Impostó un programma e la macchina si mise a tirarlo fuori quasi tutto lasciando dentro solo la cappella finta per poi rispingerlo dentro. Variava pure il ritmo e la profondità dei colpi, mi misi ad ansimare, ero ammirato per la complessità e crudeltà di quella macchina.
Mi fece scopare per un tempo interminabile, provando tutti i programmi possibili, sotto di me si era formata una pozza di sperma che mi era colata fuori per tutti i miei orgasmi.
Ero sfinito, sudato, con i miei liquidi e il lubrificante che mi colava dal culo che immaginavo rosso e pulsante.
Fermò la macchina. Tirò fuori il cazzo finto dal mio culo, poi mi sganciò e mi fece rilassare tutti i muscoli.
Mi concesse una doccia sotto la sua sorveglianza.
Dopo la doccia non avevo ovviamente più lingerie da mettere quindi restai nudo.
“La tua serata non è finita.”
Mi toccò il cazzo, poi si chinò per dare qualche leccatina e una veloce ciucciata fino a farlo diventare duro. Velocissima mi fece mettere un doppio anello di gomma che passava dietro alle palle e attorno al cazzo, che diventò ancora più duro.
“Non ti ci abituare, di solito non lo succhio agli schiavi. Mi serviva duro. Cosa hai imparato prima?”
“Mia signora… come… come posso essere penetrato.

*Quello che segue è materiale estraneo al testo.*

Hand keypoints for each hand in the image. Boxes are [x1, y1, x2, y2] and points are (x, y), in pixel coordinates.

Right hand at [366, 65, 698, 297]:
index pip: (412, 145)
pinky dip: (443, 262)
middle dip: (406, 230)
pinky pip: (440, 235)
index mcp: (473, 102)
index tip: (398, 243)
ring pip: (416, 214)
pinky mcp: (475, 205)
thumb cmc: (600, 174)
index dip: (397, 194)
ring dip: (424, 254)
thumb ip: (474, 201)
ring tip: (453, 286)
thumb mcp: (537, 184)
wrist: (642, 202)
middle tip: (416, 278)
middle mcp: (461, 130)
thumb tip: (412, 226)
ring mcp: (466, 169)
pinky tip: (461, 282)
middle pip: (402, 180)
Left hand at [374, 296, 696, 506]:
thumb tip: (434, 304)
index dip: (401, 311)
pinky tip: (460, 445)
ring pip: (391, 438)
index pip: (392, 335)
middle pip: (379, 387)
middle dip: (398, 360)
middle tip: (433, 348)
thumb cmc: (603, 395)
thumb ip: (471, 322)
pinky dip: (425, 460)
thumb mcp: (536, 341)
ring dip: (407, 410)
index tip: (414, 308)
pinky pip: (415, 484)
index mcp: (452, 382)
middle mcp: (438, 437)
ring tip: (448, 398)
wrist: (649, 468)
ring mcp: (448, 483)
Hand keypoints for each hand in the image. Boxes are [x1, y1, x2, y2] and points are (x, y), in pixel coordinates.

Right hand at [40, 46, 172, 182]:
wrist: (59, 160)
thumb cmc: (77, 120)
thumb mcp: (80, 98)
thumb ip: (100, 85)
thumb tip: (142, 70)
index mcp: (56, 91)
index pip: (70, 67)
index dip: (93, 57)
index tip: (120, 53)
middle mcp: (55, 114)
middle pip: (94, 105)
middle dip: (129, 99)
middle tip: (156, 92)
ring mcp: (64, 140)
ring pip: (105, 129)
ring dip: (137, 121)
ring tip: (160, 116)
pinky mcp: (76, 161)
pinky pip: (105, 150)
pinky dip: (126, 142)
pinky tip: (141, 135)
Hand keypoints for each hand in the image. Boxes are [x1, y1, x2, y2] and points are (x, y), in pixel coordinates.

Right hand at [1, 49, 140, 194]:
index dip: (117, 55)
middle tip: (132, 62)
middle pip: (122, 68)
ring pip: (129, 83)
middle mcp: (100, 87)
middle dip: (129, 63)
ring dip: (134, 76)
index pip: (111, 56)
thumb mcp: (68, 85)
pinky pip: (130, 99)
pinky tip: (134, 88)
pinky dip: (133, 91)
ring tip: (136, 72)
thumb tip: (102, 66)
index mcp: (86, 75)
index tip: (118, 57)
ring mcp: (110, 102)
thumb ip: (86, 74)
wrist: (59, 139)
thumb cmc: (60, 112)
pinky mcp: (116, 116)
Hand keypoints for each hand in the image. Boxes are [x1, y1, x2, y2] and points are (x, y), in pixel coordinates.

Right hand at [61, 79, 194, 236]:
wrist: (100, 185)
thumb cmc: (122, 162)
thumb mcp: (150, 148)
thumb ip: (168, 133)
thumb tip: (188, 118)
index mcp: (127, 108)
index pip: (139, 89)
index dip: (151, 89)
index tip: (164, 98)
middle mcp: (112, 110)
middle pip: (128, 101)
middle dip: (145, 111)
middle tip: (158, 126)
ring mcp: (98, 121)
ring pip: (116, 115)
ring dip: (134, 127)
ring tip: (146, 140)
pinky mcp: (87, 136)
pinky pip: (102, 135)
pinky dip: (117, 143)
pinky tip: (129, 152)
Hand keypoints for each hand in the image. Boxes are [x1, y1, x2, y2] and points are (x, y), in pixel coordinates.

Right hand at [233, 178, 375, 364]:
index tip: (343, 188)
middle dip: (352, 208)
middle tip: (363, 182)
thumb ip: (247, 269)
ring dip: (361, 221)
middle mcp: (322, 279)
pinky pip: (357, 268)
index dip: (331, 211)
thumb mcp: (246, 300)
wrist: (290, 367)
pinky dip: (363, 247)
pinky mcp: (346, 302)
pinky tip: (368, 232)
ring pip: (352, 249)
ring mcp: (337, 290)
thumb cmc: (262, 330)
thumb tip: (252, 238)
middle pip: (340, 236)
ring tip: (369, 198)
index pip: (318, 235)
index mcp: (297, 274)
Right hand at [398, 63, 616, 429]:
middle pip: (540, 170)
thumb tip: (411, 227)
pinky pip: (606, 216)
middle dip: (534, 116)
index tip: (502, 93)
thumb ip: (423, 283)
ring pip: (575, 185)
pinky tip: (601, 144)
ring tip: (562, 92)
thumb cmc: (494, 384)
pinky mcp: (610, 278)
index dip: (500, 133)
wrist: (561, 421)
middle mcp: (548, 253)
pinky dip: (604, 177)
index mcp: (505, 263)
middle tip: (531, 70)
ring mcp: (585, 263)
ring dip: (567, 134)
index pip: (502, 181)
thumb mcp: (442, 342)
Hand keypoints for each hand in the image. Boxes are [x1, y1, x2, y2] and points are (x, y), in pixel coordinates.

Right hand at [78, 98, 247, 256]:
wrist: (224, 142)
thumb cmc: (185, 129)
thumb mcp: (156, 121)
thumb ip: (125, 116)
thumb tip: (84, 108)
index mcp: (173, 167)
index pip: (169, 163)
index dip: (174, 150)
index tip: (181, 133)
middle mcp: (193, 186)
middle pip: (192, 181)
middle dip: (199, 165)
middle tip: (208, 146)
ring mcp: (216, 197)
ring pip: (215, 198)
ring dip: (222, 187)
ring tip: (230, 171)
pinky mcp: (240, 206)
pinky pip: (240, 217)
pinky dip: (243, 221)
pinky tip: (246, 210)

“Cioè come prenderlo in culo?”
“Sì”
“Però ti ho detto che quello era davvero un cazzetto inesistente… non crederai mica di poterti considerare sverginato per quella robetta là.”
Prese un metro e mi misurò lunghezza e circonferenza.

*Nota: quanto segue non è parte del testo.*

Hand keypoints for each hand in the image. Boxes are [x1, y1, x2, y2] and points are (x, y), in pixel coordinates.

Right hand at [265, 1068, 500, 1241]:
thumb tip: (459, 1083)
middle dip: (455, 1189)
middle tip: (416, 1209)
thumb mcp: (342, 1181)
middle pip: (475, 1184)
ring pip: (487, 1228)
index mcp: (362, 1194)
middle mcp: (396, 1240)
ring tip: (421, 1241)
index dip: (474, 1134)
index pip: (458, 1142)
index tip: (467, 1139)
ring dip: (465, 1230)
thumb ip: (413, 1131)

“Lungo 22 centimetri, di tutto rispetto, anzi bel cazzo. Hai idea di cosa vuol dire prenderlo nel culo?”
“No, veramente no.”
Tirò fuori un cazzo finto realistico con la cappella, le palle, la ventosa, ecc. lo mise di fianco al mio.
“Avevo visto giusto, le dimensioni corrispondono più o meno. Ora hai due alternative: o fai da solo oppure lo faccio fare alla macchina. Solo dopo che ti vedrò con questo infilato fino alle palle ti riterrò sverginato.”

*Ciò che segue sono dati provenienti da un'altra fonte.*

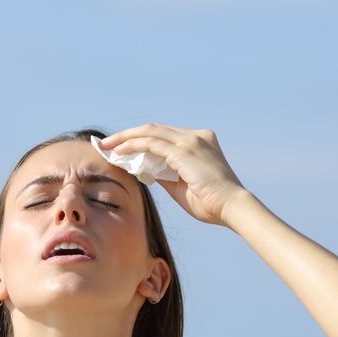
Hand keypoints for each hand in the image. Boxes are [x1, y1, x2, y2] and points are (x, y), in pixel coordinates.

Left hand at [98, 124, 252, 226]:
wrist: (231, 207)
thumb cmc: (211, 203)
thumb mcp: (183, 185)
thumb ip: (165, 174)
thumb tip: (145, 171)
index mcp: (200, 141)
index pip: (164, 135)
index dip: (141, 138)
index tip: (121, 147)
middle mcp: (196, 136)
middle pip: (154, 129)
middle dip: (127, 135)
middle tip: (106, 143)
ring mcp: (191, 141)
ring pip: (150, 132)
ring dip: (125, 138)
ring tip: (106, 146)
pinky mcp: (183, 151)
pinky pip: (151, 144)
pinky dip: (133, 146)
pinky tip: (119, 152)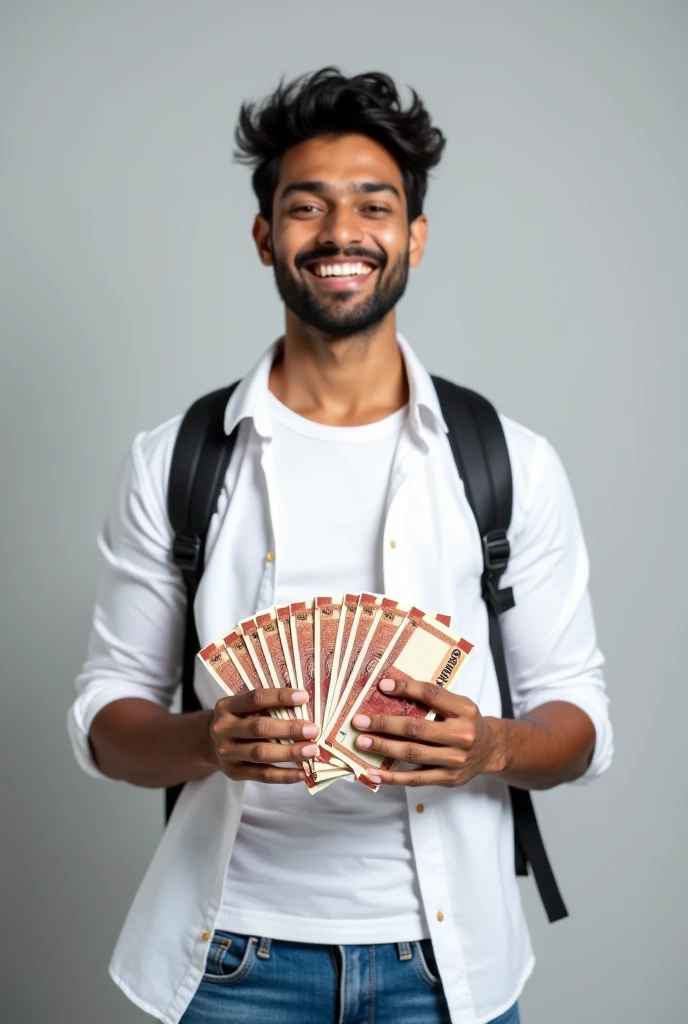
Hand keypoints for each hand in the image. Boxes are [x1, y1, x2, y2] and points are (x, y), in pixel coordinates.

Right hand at [209, 688, 317, 783]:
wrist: (210, 745)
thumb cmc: (239, 721)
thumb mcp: (244, 708)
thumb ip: (267, 707)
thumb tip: (305, 707)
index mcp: (227, 706)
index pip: (255, 698)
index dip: (280, 697)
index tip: (304, 697)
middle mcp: (223, 728)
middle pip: (259, 728)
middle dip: (289, 729)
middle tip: (313, 730)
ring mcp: (226, 752)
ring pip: (261, 753)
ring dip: (289, 752)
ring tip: (311, 751)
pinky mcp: (233, 772)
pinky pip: (262, 775)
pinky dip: (285, 775)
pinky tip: (303, 772)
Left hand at [351, 678, 504, 787]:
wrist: (491, 750)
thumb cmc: (466, 721)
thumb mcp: (458, 704)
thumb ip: (432, 699)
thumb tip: (389, 690)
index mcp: (464, 710)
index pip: (431, 695)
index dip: (406, 688)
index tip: (382, 685)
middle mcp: (462, 735)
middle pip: (416, 729)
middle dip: (384, 724)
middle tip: (359, 721)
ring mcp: (455, 760)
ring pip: (412, 754)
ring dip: (383, 748)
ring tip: (362, 742)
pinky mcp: (448, 779)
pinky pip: (415, 779)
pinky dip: (391, 778)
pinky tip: (372, 773)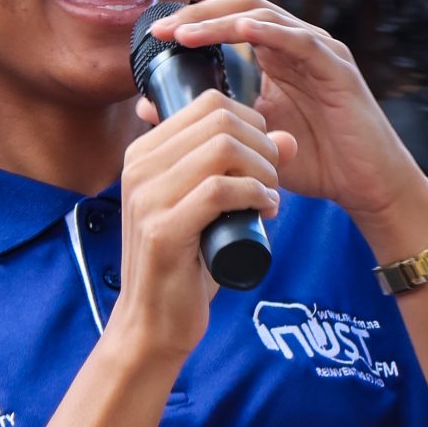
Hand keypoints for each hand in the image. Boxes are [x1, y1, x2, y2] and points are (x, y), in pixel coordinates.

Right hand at [109, 89, 286, 367]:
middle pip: (218, 119)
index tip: (265, 156)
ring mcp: (146, 198)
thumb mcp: (212, 207)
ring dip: (262, 169)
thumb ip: (243, 170)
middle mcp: (138, 167)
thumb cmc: (185, 264)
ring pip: (221, 149)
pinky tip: (267, 210)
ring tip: (271, 195)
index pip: (207, 103)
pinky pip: (220, 190)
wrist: (153, 323)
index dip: (252, 122)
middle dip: (261, 144)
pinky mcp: (162, 230)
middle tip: (273, 178)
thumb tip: (289, 137)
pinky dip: (254, 194)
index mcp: (144, 153)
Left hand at [149, 0, 427, 231]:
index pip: (231, 11)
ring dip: (219, 21)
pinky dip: (270, 32)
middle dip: (198, 5)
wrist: (366, 185)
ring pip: (263, 16)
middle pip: (242, 2)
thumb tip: (150, 106)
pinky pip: (300, 41)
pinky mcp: (337, 67)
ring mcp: (318, 50)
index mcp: (274, 54)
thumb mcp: (249, 135)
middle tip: (158, 17)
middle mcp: (295, 42)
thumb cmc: (314, 160)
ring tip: (183, 32)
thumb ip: (208, 115)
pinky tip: (242, 31)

Non volevo più essere legato alla macchina e tenevo l’infilata, scelsi di fare da solo.
Mi diede il lubrificante, me lo misi addosso e sul dildo. Poi provai a infilarlo cambiando posizioni sotto lo sguardo severo.
Non ci riuscivo.
“Guarda, fai così” lo fissò a terra con la ventosa “ora accucciati sopra.”
Mi accucciai fino a sentire la punta poi con uno sforzo lo feci entrare, già solo la cappella era impegnativa. Con dei piccoli movimenti lo feci entrare di più.
“Non mi basta, lo voglio tutto, ora ti aiuto. Siediti chiappe a terra.” Portai le gambe avanti, ora non avevo più protezione.
Scesi del tutto, mi sedetti per terra. Le mie palle toccavano le palle finte e ovviamente sentivo quel cazzo finto tutto dentro, con il buco spalancato allo stremo.
“Bene ora sai cosa vuol dire prenderlo tutto nel culo. E nella tua testa sai che hai il culo sverginato, aperto e pronto a prendere cazzi. Quante volte sei venuto prima?”
“Non lo so, ho perso il conto.”
“Verrai un’altra volta”
Si chinó su di me, e mi prese il cazzo in bocca. Era ultrasensibile per via dell’anello e per gli orgasmi multipli che avevo avuto. Fu un pompino al limite del dolore, venni abbastanza presto.
“Non farci l’abitudine, avevo voglia di uno schizzetto di sperma. Ora alzati, togliti quella roba dal culo e dal cazzo, fatti un’altra doccia. Dormirai qui stanotte, domani andiamo a fare un giro. Come vedi non c’è una stanza degli ospiti userai questo materassino.”